If you are looking for souvenirs, then try the Chinese handicraft market (1 Syujhou Road).
For major shopping and the more common brands the place not to miss is Ximen, with its colourful neon lights and streets full of great shops, selling all kind of stuff from shoes, clothes, souvenirs to some electronics, department stores and accessories. This area is also great for restaurants and nightlife. (see more on the Nightlife tab).
If it’s a more up-market shopping experience you’re looking for then head towards (Taipei City Station MRT) and the Living Mall (Core Pacific City). These stock the usual brand name which cater for the high-end markets and boutiques.

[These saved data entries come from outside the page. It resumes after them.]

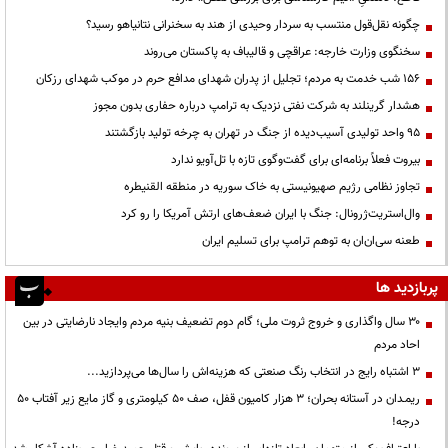
چگونه نقل‌قول منتسب به سردار وحیدی از هند به سخنرانی نتانیاهو رسید؟
سخنگوی وزارت خارجه: عراقچی و قالیباف به پاکستان می‌روند
۱۵۶ شب خدمت به مردم؛ تجلیل از پدران شهدای مدافع حرم در موکب شهدای رزکان
هشدار گرینلند به شرکت نفتی نزدیک به ترامپ درباره حفاری بدون مجوز
95 واحد تولیدی آسیب‌دیده از جنگ در تهران به چرخه تولید بازگشتند
بیروت فعلاً برنامه‌ای برای گفت‌وگوی تازه با تل‌آویو ندارد
تجاوز نظامی رژیم صهیونیستی به خاک سوریه در منطقه القنیطره
وال‌استریت‌ژرونال: جنگ با ایران ضعف‌های ارتش آمریکا را رو کرد
طعنه سی‌ان‌ان به توهم ترامپ برای تسلیم ایران
پربازدید ها
۳۰ سال واگذاری و خروج ثروت ملی؛ گام دوم تضعیف بنیه مردم وایجاد نارضایتی در بین
احاد مردم
3 اشتباه رایج در انتخاب رنگ صنعتی که هزینه‌اش را سال‌ها می‌پردازید...
ریمـدان در آستانه بحران؛ ۳ هزار کامیون قفل، صف ۵۰ کیلومتری و گاز مایع زیر آفتاب ۵۰
درجه!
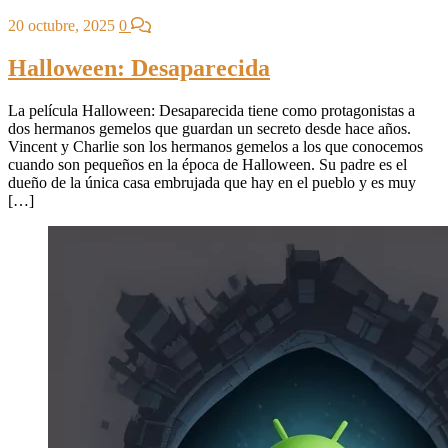
20 octubre, 2025
0
Halloween: Desaparecida
La película Halloween: Desaparecida tiene como protagonistas a
dos hermanos gemelos que guardan un secreto desde hace años.
Vincent y Charlie son los hermanos gemelos a los que conocemos
cuando son pequeños en la época de Halloween. Su padre es el
dueño de la única casa embrujada que hay en el pueblo y es muy
[…]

Taipei is more expensive than mainland China. The quality of the establishments are better and staff are able to speak some English. Hotels can cost around €35 per night whilst hostels are cheaper if you don't mind sharing (€15 per night). Safety is very good in Taipei,and there is hardly any crime. However if you find very cheap Hotels, most often they will be locally run Hotels with poor front desk service and the conditions could be worse than on the pictures. Look up reviews before booking!
Also it's possible to book private accommodation, with Airbnb as it becomes more popular in Asia.
Taipei is bigger than it might seem at a first glance, therefore there is always something new to see or do. To see the city comfortably and in a relaxed mode 4 nights would be enough, with a weekend included, to enjoy the city's nightlife and night markets.